1. Bank of Nova Scotia
Market Cap: $ 75.73 Billion
Quarterly Payout: $ 0.71
Dividend Yield: 4.5%
Canadian banks are very different from their US counterparts. They operate in a kind of oligopoly with very limited foreign competition. This lack of external challenges allowed these lenders to not only maintain their market share, but also maintain some very robust profit margins.
While this is not good for consumers who have little choice but to accept exceptionally high bank and investment fees, these lenders have been a great place for investors, especially when compared to their American peers.
If you want to get an exceptionally high dividend yield from one of these lenders, the Toronto-based Bank of Nova Scotia (NYSE 🙂 is an option.
Bank of Nova Scotia Weekly Chart.
There is no doubt that Scotiabank is going through a rough time, as are other lenders, as the recession caused by COVID-19 is hurting its margins and forcing it to set aside more money for expected credit losses, but the $ 0 quarterly dividend, We believe that 71 per share of the company is safe. The lender's payout ratio is in the 40% range, leaving a lot of room for the dividend to grow in the future.

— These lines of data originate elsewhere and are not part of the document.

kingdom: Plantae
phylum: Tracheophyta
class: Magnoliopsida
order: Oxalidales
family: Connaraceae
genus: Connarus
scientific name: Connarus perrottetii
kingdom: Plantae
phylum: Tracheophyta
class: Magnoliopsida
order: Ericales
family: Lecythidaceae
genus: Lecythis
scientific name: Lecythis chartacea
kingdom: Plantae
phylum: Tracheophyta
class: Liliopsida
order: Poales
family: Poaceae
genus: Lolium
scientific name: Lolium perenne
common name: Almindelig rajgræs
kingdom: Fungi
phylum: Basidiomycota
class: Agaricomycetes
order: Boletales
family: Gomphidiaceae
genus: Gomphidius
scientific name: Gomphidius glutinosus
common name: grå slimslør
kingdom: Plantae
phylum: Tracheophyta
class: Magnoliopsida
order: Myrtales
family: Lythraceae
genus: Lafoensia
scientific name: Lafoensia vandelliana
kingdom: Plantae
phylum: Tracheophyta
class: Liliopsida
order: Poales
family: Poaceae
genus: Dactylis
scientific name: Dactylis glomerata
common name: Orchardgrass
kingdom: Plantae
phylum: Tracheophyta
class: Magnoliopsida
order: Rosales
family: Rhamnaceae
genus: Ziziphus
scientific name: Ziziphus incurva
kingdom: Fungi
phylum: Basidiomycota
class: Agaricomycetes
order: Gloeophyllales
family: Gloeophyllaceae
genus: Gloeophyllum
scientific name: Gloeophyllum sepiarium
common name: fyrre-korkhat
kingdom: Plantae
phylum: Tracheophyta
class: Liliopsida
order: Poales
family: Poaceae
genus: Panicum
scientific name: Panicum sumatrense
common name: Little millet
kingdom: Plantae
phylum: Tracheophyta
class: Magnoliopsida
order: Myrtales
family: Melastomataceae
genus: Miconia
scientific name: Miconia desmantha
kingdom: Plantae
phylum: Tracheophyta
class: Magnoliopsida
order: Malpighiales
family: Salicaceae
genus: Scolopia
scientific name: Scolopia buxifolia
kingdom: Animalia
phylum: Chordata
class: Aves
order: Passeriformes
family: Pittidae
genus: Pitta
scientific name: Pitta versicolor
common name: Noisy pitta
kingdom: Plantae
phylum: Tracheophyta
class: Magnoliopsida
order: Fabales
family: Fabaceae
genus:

One of the main factors of this strength is that BNS is well funded with a capital reserve well above legal requirements, and that it is still profitable. Scotiabank has paid a dividend to investors every year since 1832, while it has also paid out a dividend in 44 of the past 45 years.
2. Verizon Communications
Market Cap : $ 244 Billion
Quarterly Payout: $ 0.71
Dividend Yield: 4.5%
Like banks, telecom operators are also major producers of fixed-income securities. Whatever direction the economy takes, the Internet and wireless connections will be among the last items consumers are removing from their must-have lists. This predictability and stickiness increase their appeal to long-term investors.
In this space, Verizon Communications (NYSE 🙂 is a good choice, especially for retirees. The company has a solid track record of rewarding investors with dividends, which have grown since 2007. The company currently pays $ 0.71 per share per quarter, which translates to an annual return of 4.5%.
Verizon Weekly Chart.
CEO Hans Vestberg is cutting back on investment in high-risk areas, such as media, to fully focus on network expansion, thanks to a wave of new 5G technology that represents a quantum leap in speed, capacity and connectivity.
The company told investors last month that its 5G network will cover 100 million people by the end of the year and reach coast-to-coast coverage by 2024. That expansion will help the airline double its revenue growth to 4% by 2024.
Telecom stocks may not generate significant capital gains, especially when compared to fast-growing stocks. But these stocks are defensive in nature and help retirees in times of economic need.
3. Duke Energy
Market Cap: $ 74.68 Billion
Quarterly Payout: $ 0.965
Dividend Yield: 4%
Energy and gas companies offer another attractive way to earn growing dividends. In this space, we love Duke Energy (NYSE 🙂 of North Carolina.
The utility, which provides electricity to 7.8 million customers in six states, is well positioned to reward its long-term investors in a major portfolio restructuring with a $ 60 billion development plan.
Duke Energy Weekly Chart.
The turmoil includes the sale of carbon-based energy resources and foreign operations, the purchase of a utility company, and expanding the reach in renewable energy. In January, Duke sold its 19.9% ??stake in its Indiana business to Singapore's state investment fund, GIC, as it prioritizes renewable energy development.
The country's largest utility company has set a target to halve its CO2 emissions by 2030 and become net zero by 2050.
Owning Duke stock also makes sense to retirees, as their regulated business models make their cash flows predictable, meaning there is little risk of negative surprises. The stock is up nearly 27% in the past 12 months.